Молодой человек был настолько ошеломлен всем произошедшим, что не помнил, как расстался со своим «благодетелем» и отправился в обратный путь. Он словно слепой спускался по горной тропе, мысленно находясь уже очень далеко от Билена. Многочисленные падения все же вернули его к реальности и заставили вспомнить о том, что прежде чем отправиться за реликвией, он должен выполнить поставленное незнакомцем условие, — убить Генриха Вильштока. Мысль о том, чтобы обмануть толстого шута, Захарий отбросил сразу же и стал лихорадочно думать над тем, как осуществить столь дерзкое убийство и остаться безнаказанным. Самой разумной ему показалась мысль о наемном убийце, благо золото Гонзы все еще было при нем.
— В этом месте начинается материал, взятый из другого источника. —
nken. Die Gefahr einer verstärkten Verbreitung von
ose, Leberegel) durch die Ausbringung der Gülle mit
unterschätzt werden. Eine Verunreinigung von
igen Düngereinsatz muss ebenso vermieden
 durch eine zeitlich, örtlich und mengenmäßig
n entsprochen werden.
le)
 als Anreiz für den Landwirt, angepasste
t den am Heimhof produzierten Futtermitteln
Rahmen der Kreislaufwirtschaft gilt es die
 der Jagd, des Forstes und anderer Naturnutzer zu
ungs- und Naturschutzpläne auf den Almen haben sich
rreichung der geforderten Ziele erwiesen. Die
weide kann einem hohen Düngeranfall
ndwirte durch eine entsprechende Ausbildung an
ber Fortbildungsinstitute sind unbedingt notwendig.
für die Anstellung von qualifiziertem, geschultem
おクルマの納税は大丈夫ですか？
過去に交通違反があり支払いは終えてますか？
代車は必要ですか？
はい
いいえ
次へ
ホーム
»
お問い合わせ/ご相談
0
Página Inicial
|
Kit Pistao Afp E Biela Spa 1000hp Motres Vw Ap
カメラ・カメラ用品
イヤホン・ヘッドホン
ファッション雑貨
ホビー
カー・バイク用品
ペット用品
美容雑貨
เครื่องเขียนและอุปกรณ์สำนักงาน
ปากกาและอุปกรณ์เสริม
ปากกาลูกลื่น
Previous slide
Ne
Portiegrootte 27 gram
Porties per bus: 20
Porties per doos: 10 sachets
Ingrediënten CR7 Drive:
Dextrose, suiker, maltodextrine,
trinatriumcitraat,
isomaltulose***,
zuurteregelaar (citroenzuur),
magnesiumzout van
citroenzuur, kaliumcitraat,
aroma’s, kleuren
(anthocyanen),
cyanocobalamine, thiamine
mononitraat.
Нужен был только человек, который бы согласился на убийство и, главное, смог бы его осуществить. Вспомнив о недавнем неудачном покушении и страшной участи всех причастных к нему, Захарий усомнился в выбранном способе решения проблемы, но одно имя, не выходившие у него из головы, не дало ему окончательно отказаться от идеи с наемником.
ИЗБРАННЫЙ
Лучо был первым, кого увидел Захарий по возвращении в лагерь Вильштока. Растерянный Лучо, нутром чувствовавший приближение конца и судорожно выискивавший более менее подходящую возможность дезертировать. Потом Лучо увидел золото. Чтобы стать его владельцем, ему нужно было убить. Убить Генриха или Захария, что было значительно проще. Опытный наемник и по совместительству мародер выбрал более сложный путь. По дороге в Хеб Захарий смог понять, почему.